Montopoli quotes Progressive Policy Institute President Will Marshall on the problem:

Many white men, and many, in particular, non-college white men, have not seen that the Democratic economic agenda is in their interest…There’s an account from the left that says these voters have been estranged from Democrats on social issues. And there’s some truth to that. But I also think these voters believe the economic policies of Democrats have benefitted somebody else – not them…

But, as Montopoli points out, there is a strong regional influence on the way the white male vote breaks down:

…A survey released last month by the Public Religion Research Institute (PRRI) found that Romney led 48 to 35 percent among whites lacking four-year college degrees who are paid by the hour or the job. Yet while Romney led by 40 points among southern working-class whites, the president actually led by eight points among Midwestern working-class whites. The president’s relative strength among whites in the Midwest is the reason a state like Pennsylvania appears likely to remain blue despite a relatively large white population.

As Marshall puts it in Montopoli’s post, “The sense that he’s doing better with white voters in the Midwest is the firewall for Barack Obama…It’s what’s giving him hope that he can win in the Electoral College even if he potentially loses the popular vote.”
Montopoli adds that Romney is weaker in the more unionized midwest, despite his Michigan roots, as a result of his opposition to the auto bailout and Obama’s relative popularity in the region. With white working-class women, however, the situation is a little more complicated. Moreover, adds Monopoli:

…The PRRI study found that while Romney holds a 2-1 advantage among white working class men, the two candidates were tied among white-working class women. David Paul Kuhn, author of “The Neglected Voter: White Men and the Democratic Dilemma,” reported that Democrats have seen a 25 percent decline in white working-class male support between 1948 and 2004, even as white working-class women held steady.

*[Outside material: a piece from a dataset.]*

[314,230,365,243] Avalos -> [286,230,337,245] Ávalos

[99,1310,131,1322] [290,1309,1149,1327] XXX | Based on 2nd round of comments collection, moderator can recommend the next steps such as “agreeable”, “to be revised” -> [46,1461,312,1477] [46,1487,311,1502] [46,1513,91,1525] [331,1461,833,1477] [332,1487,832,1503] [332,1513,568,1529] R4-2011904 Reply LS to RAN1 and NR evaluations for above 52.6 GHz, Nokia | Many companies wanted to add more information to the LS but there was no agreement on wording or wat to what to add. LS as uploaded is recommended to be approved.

But the Bush meltdown may have exacerbated the insecurity of white men in particular. “The effect of the 2008 economic collapse has been dubbed a “he-cession” because it disproportionately left men out of work,” adds Montopoli.
Romney, for his part, has been struggling to make inroads with white male working-class voters in the region with repeated references to “the war on coal” and the like. But his campaign seems to be stuck in neutral at the moment.
It does appear that 2012 may be the last election in which the white male vote is a decisive force. As Montopoli concludes, “The silver lining in all this for Democrats: The impact of their disadvantage among white men looks likely to diminish as time goes on.”